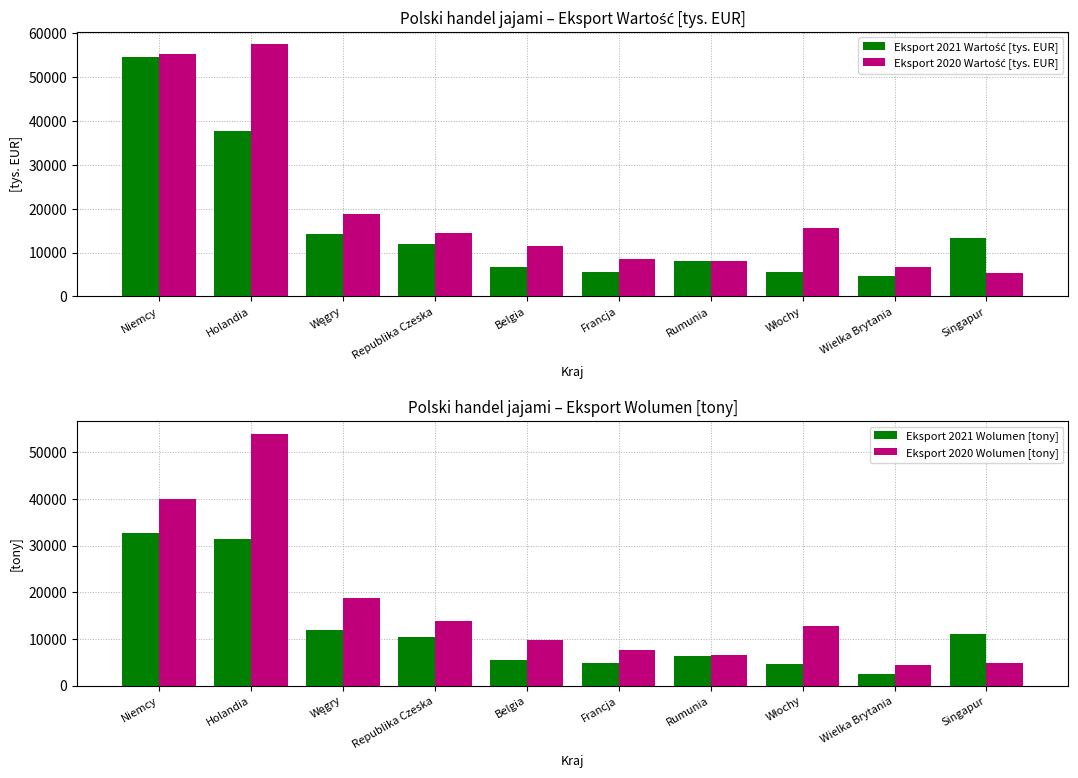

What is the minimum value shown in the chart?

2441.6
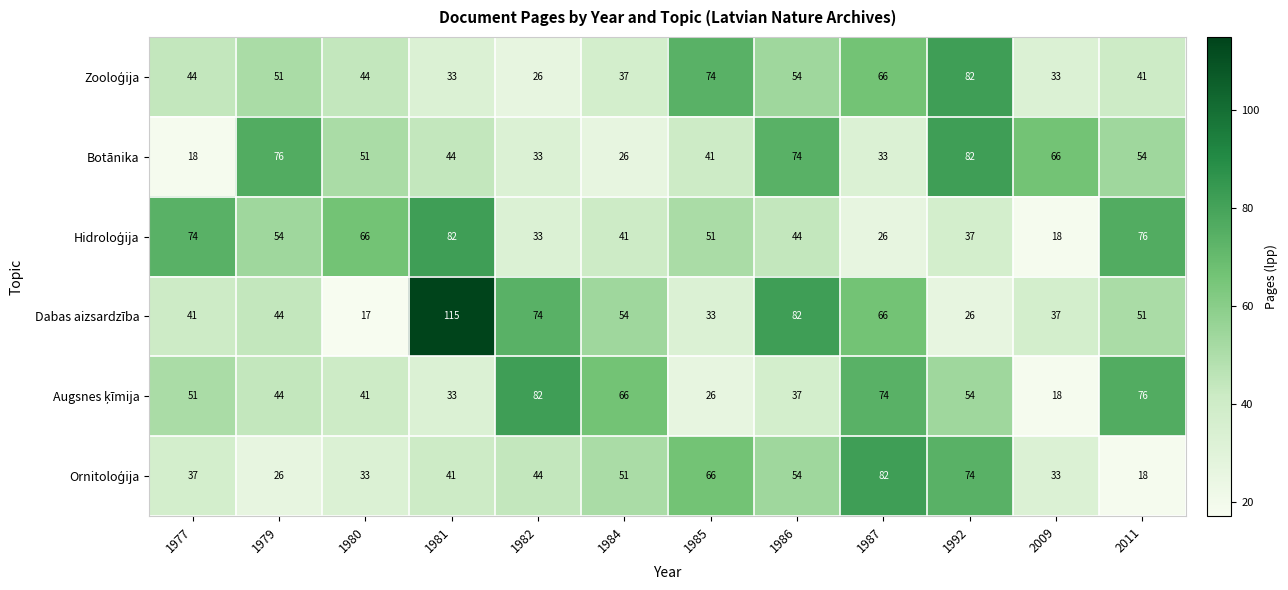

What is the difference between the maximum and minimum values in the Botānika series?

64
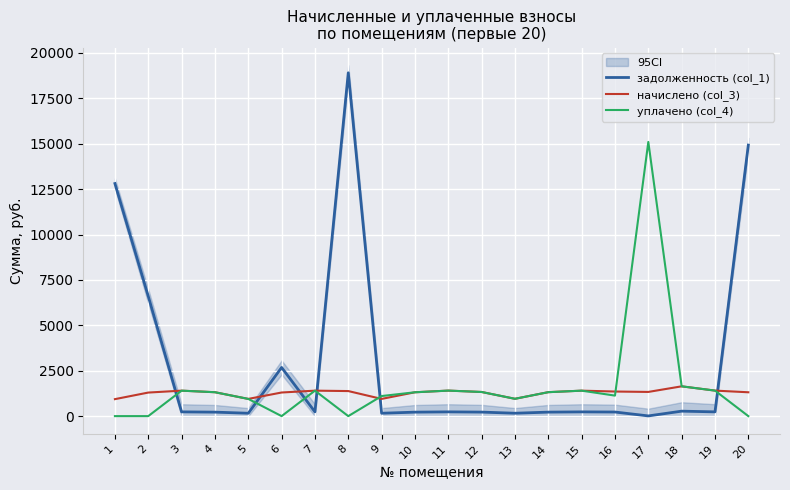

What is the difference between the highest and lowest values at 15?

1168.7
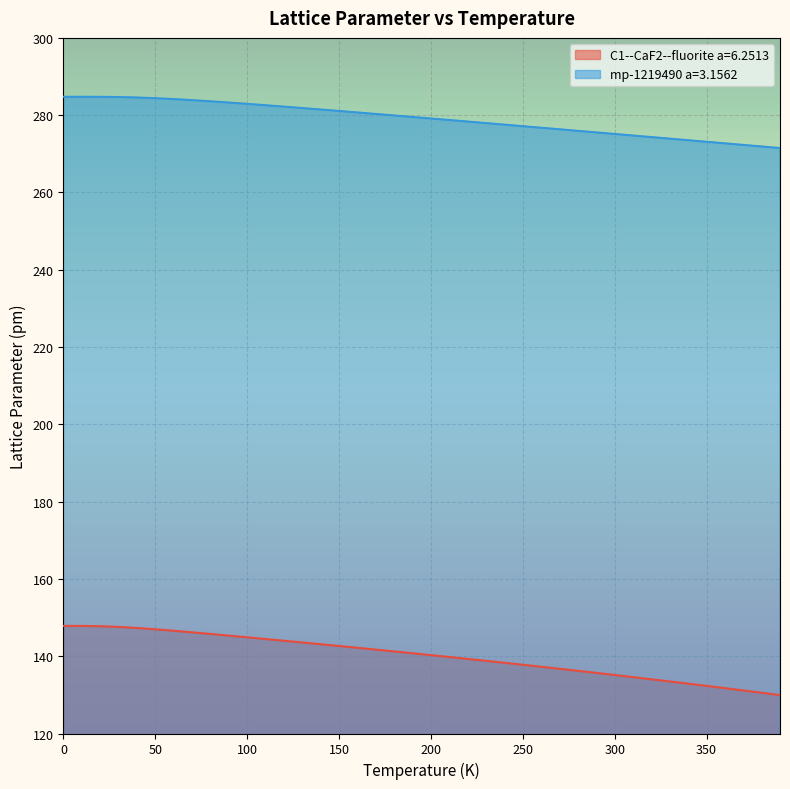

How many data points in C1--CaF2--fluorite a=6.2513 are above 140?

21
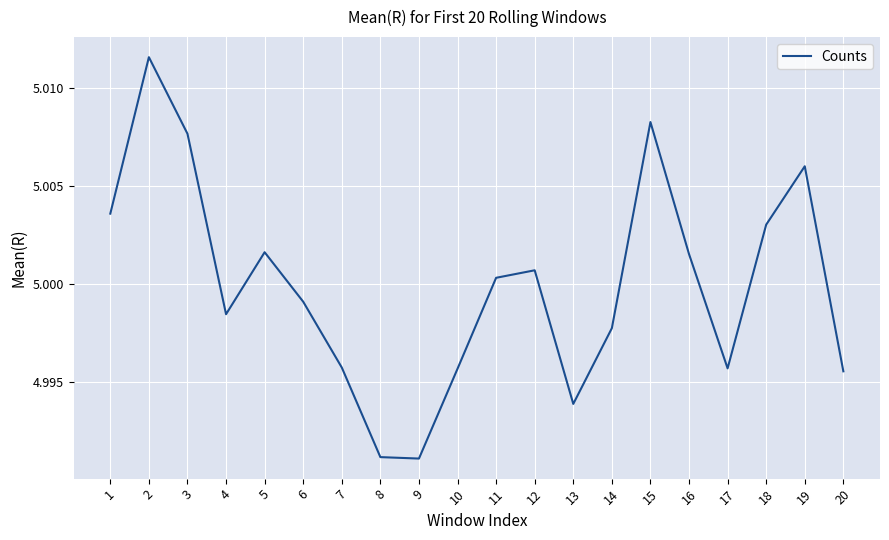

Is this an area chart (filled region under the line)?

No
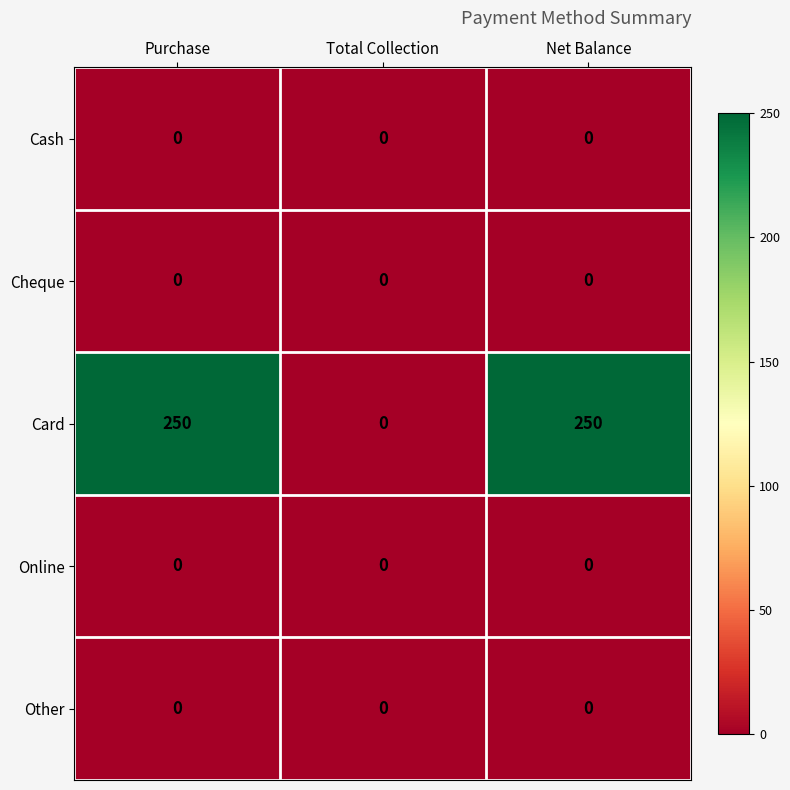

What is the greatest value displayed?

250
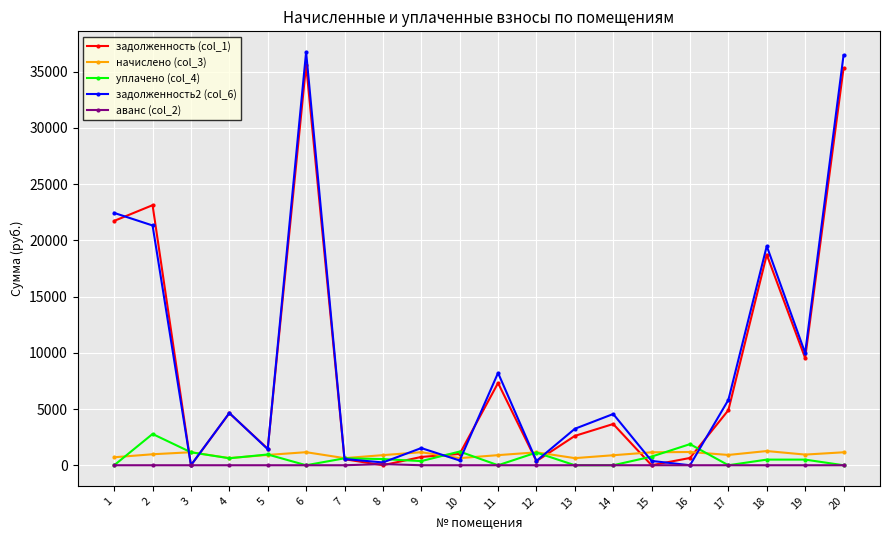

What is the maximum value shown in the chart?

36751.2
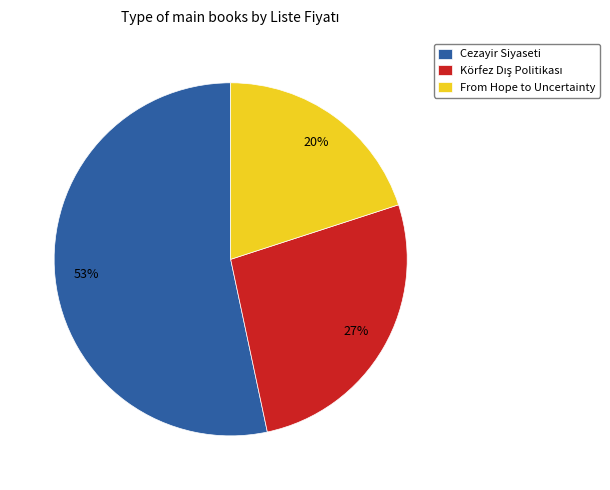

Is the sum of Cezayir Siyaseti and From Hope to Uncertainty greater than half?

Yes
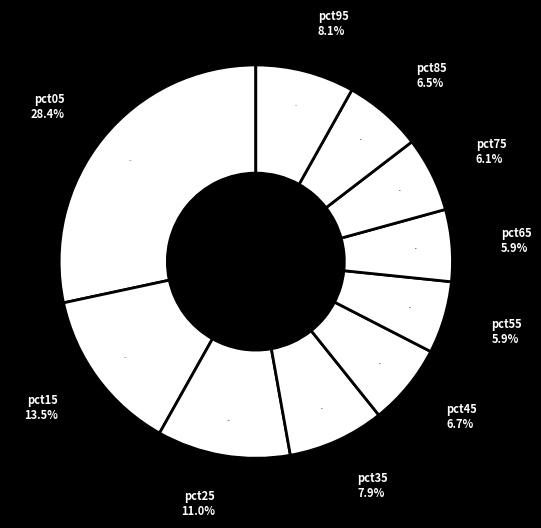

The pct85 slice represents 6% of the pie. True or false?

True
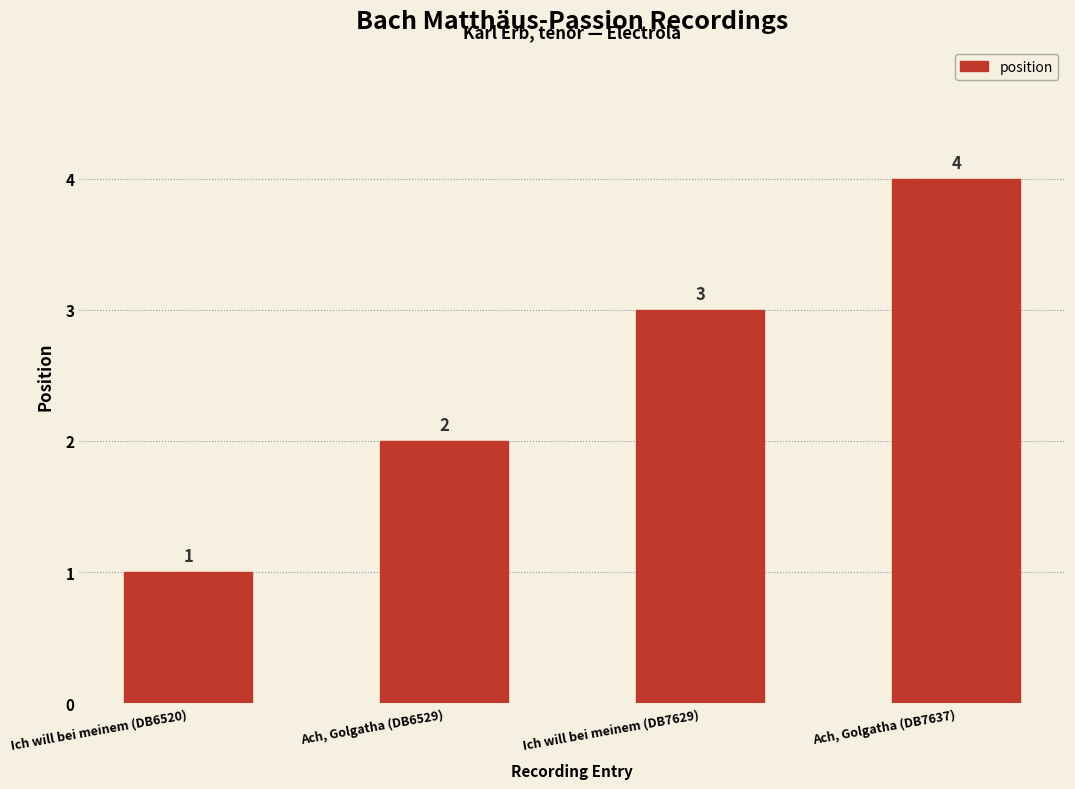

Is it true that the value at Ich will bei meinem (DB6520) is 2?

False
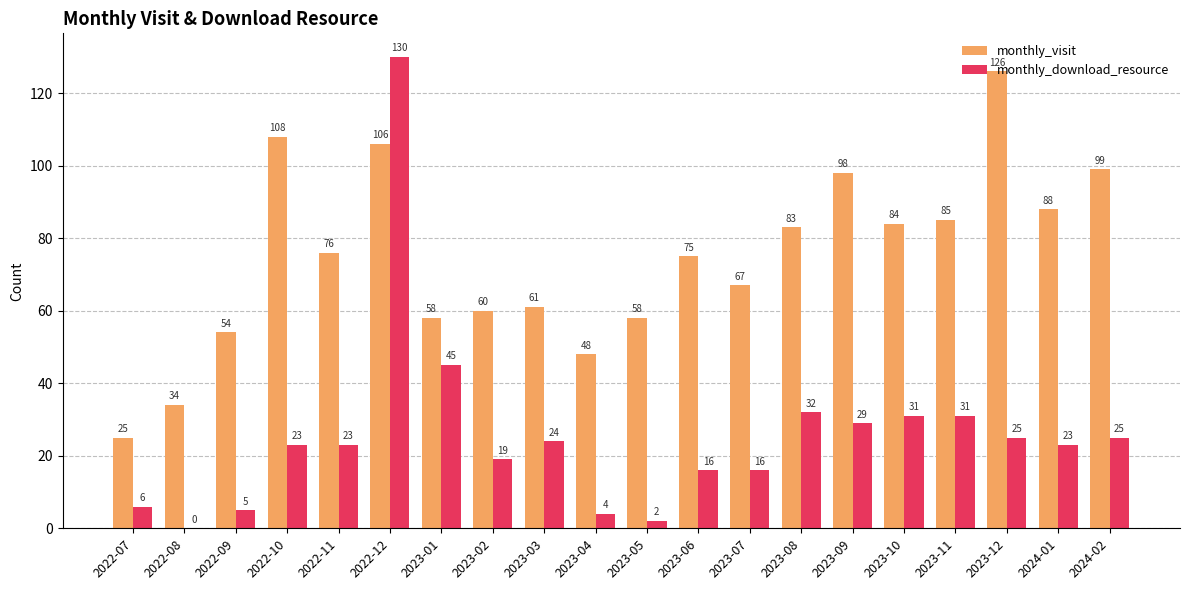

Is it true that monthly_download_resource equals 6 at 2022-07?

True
######
> [Request]: Format the lines of the entries above as a Markdown table with the columns Row and Text, numbering each row and skipping blank lines. Leave out the pictures.

> [Answer area]:
| Row | Text |
|---|---|
| 1 | What is the minimum value shown in the chart? |
| 2 | 2441.6 |
| 3 | What is the difference between the maximum and minimum values in the Botānika series? |
| 4 | 64 |
| 5 | What is the difference between the highest and lowest values at 15? |
| 6 | 1168.7 |
| 7 | How many data points in C1--CaF2--fluorite a=6.2513 are above 140? |
| 8 | 21 |
| 9 | Is this an area chart (filled region under the line)? |
| 10 | No |
| 11 | What is the greatest value displayed? |
| 12 | 250 |
| 13 | What is the maximum value shown in the chart? |
| 14 | 36751.2 |
| 15 | Is the sum of Cezayir Siyaseti and From Hope to Uncertainty greater than half? |
| 16 | Yes |
| 17 | The pct85 slice represents 6% of the pie. True or false? |
| 18 | True |
| 19 | Is it true that the value at Ich will bei meinem (DB6520) is 2? |
| 20 | False |
| 21 | Is it true that monthly_download_resource equals 6 at 2022-07? |
| 22 | True |